There were numerous ironies in the campaign: With his business background, Romney should have been the economy candidate, but on Super Tuesday McCain won a lot of votes from people who cited the economy as their first concern. Romney spent millions in advertising, but did not win in the decisive states of California, New Jersey, New York, Missouri or Georgia. McCain won them all except Georgia, which Huckabee won.
At this point, we cannot dismiss Governor Huckabee, who made up for his lack of money and streamlined staff with charm, oratory, and humor. He did well on Super Tuesday with a successful sweep in the south that surprised all but a few of the pundits. He has vowed to stay in the ring and now he has the endorsement of the 800-pound Dr. James Dobson to add wind to his sails.
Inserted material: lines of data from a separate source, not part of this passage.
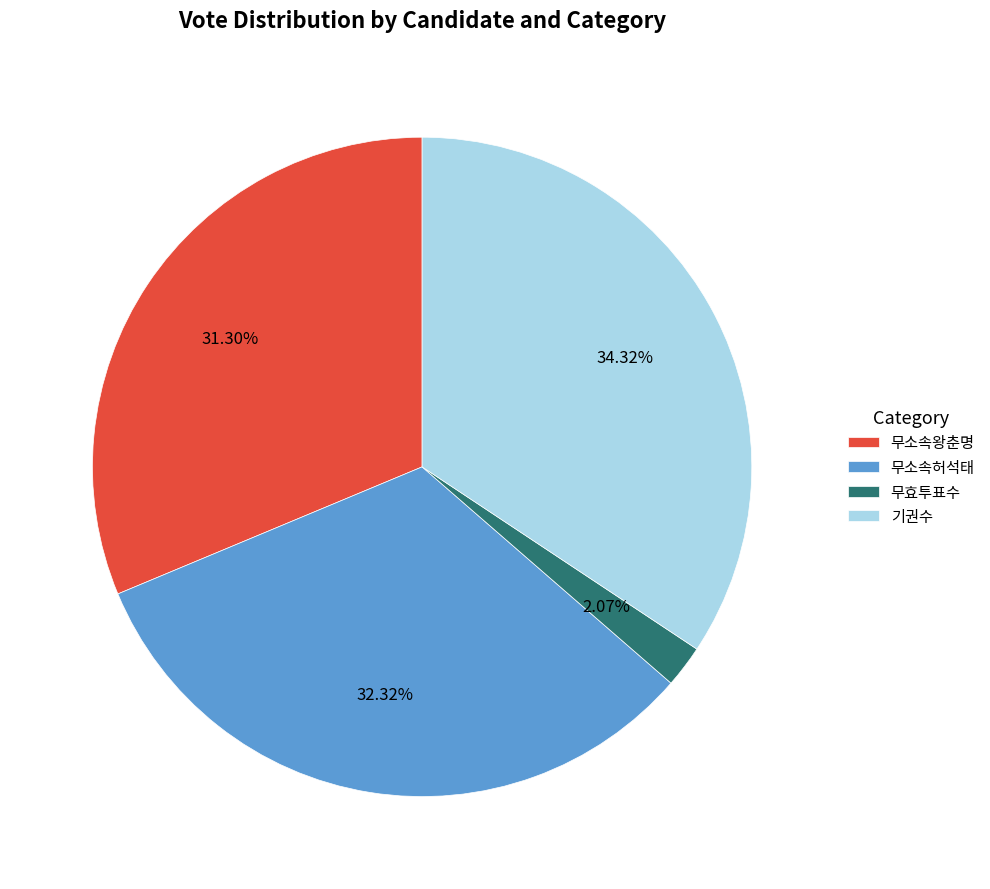

To the nearest percent, what is the combined percentage of 무소속왕춘명 and 무효투표수?

33%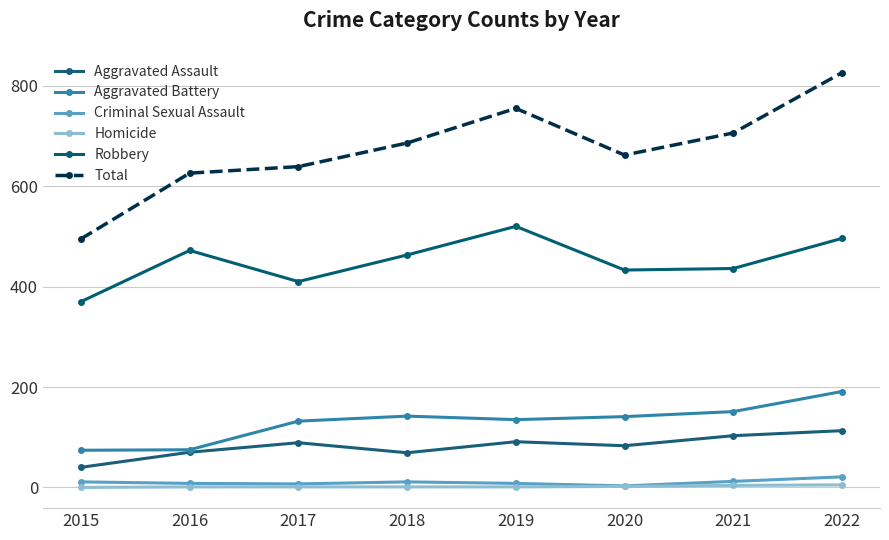

How many values in the Total series are below 686?

4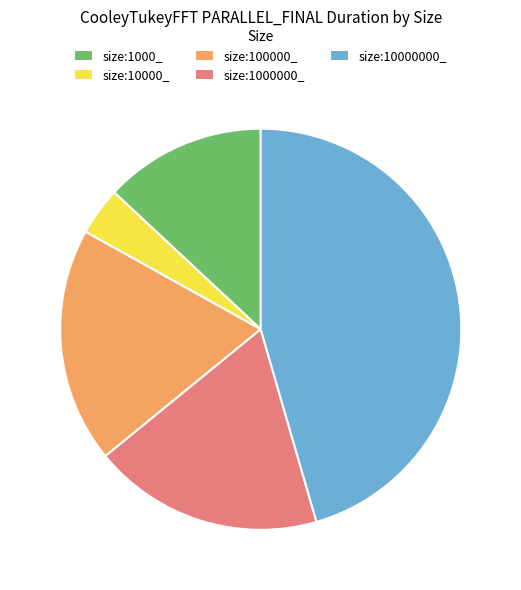

What is the largest slice in the pie chart?

size:10000000_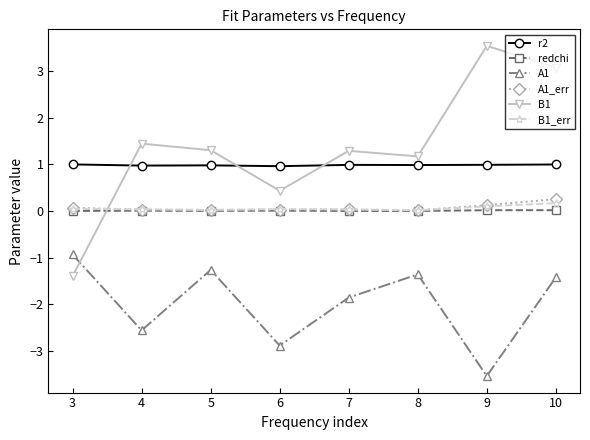

What is the value of the B1 point at the 1st from the left?

-1.4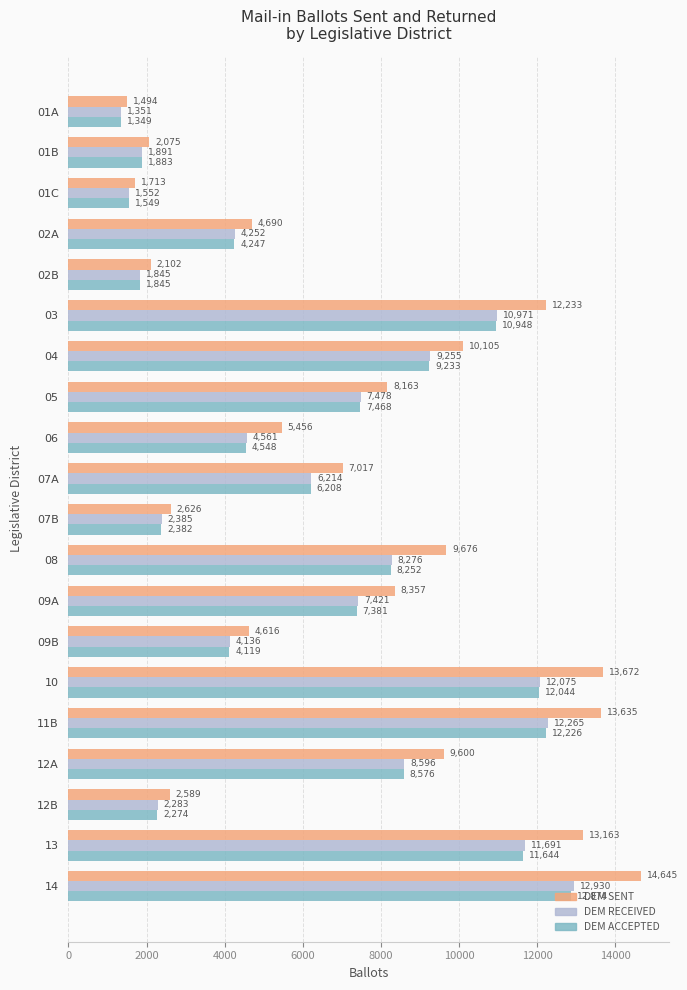

What value does the DEM ACCEPTED series have at 04, to the nearest 10?

9230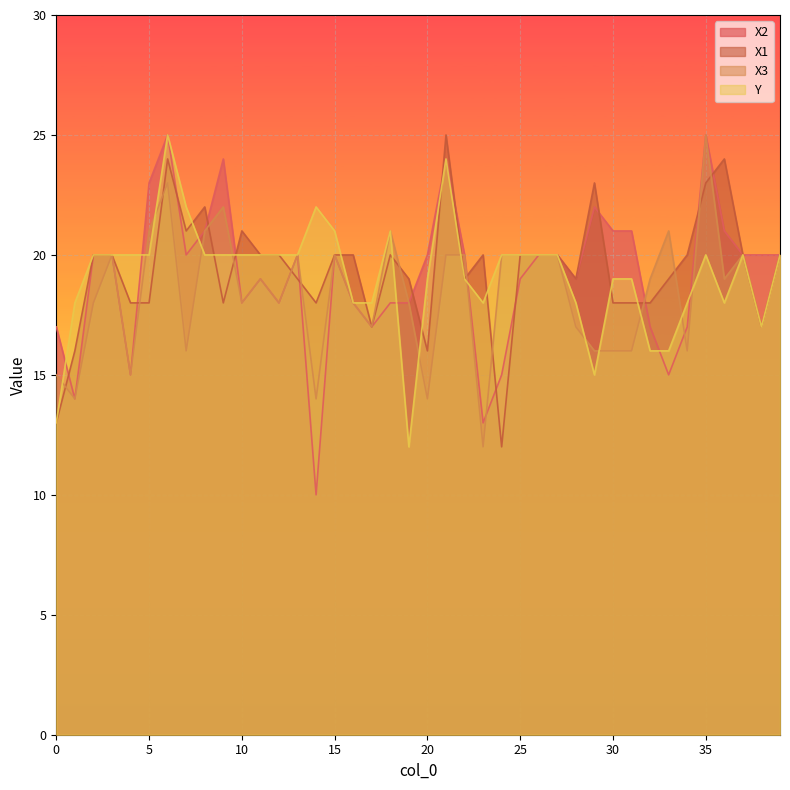

Rank the categories by X2 value from lowest to highest.

14, 23, 1, 4, 24, 33, 0, 17, 32, 34, 10, 12, 16, 18, 19, 11, 25, 28, 2, 3, 7, 13, 15, 20, 22, 26, 27, 37, 38, 39, 8, 30, 31, 36, 29, 5, 9, 21, 6, 35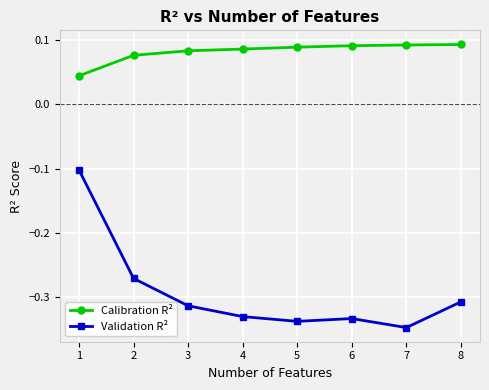

What is the difference between the highest and lowest values at 6?

0.4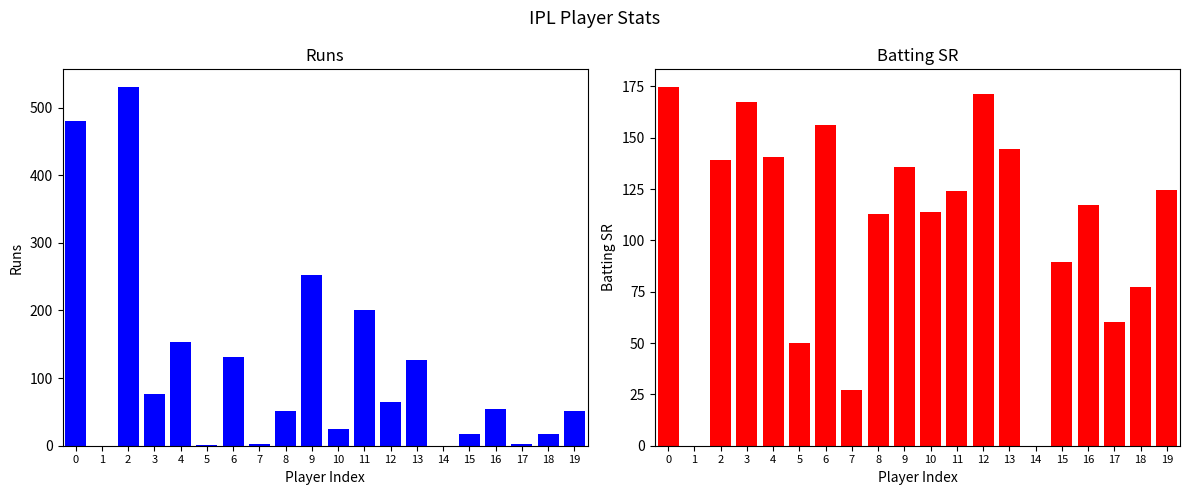

How many values in the Runs series exceed 55?

9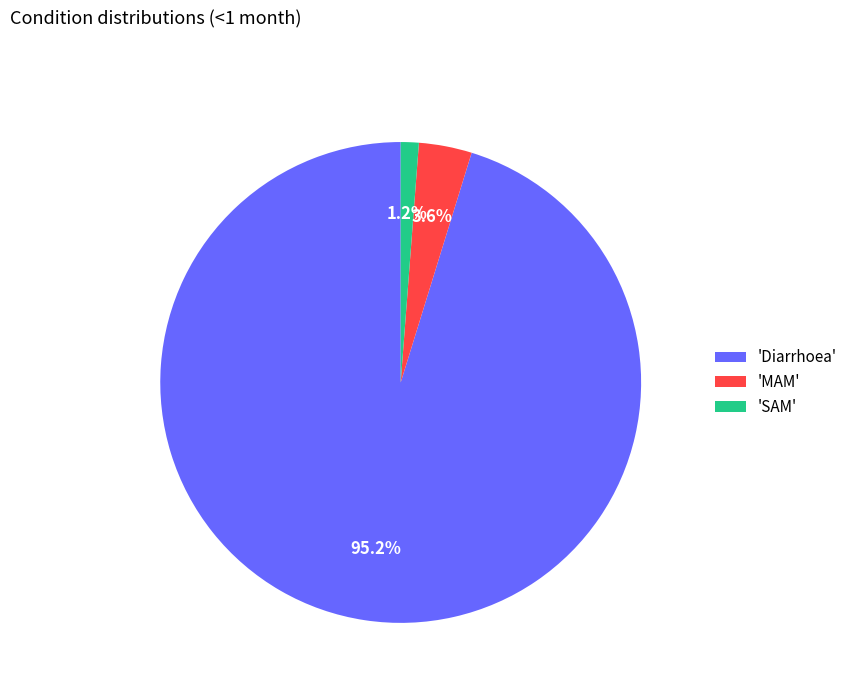

Which category has the biggest portion of the pie?

'Diarrhoea'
A fellow conservative policy wonk commented to me that he had quit reading many of his favorite columnists; he just didn’t want to read their constant “harping” that brooked no alternative to their position. This is a smart, educated, sophisticated conservative; he reads all the pundits; but those in his camp – with a few exceptions like Victor Davis Hanson, Michael Medved and Ed Morrisey – forgot their role as dispassionate, objective analysts and commentators. Instead, they became consumed with a doctrinaire political agenda and tried unsuccessfully to throw their supposed weight around. The public didn’t buy it; they rejected the “know-it-alls” and simply didn’t vote for the favorite candidate of the movement heavy-weights.
Romney has plenty of time to fight other political battles and to wage future campaigns. In the meantime, the pundits on his bandwagon ought to insist that he prove his conservative credibility. It is not enough for them to just declare that his current stance on the issues is legitimate. Many grassroots conservatives doubt his rhetoric on some key concerns — especially abortion and so-called “gay marriage.” The voting public has been burned before by trusting too soon. Now Romney has an opportunity to win over the skeptics; by being tested, he can prove that his new commitment on the social issues is real. He can surround himself with people that conservatives trust and, over time, he can win over the people who currently doubt his conversion. In the meantime, the conservative pundits can work to restore their credibility, too.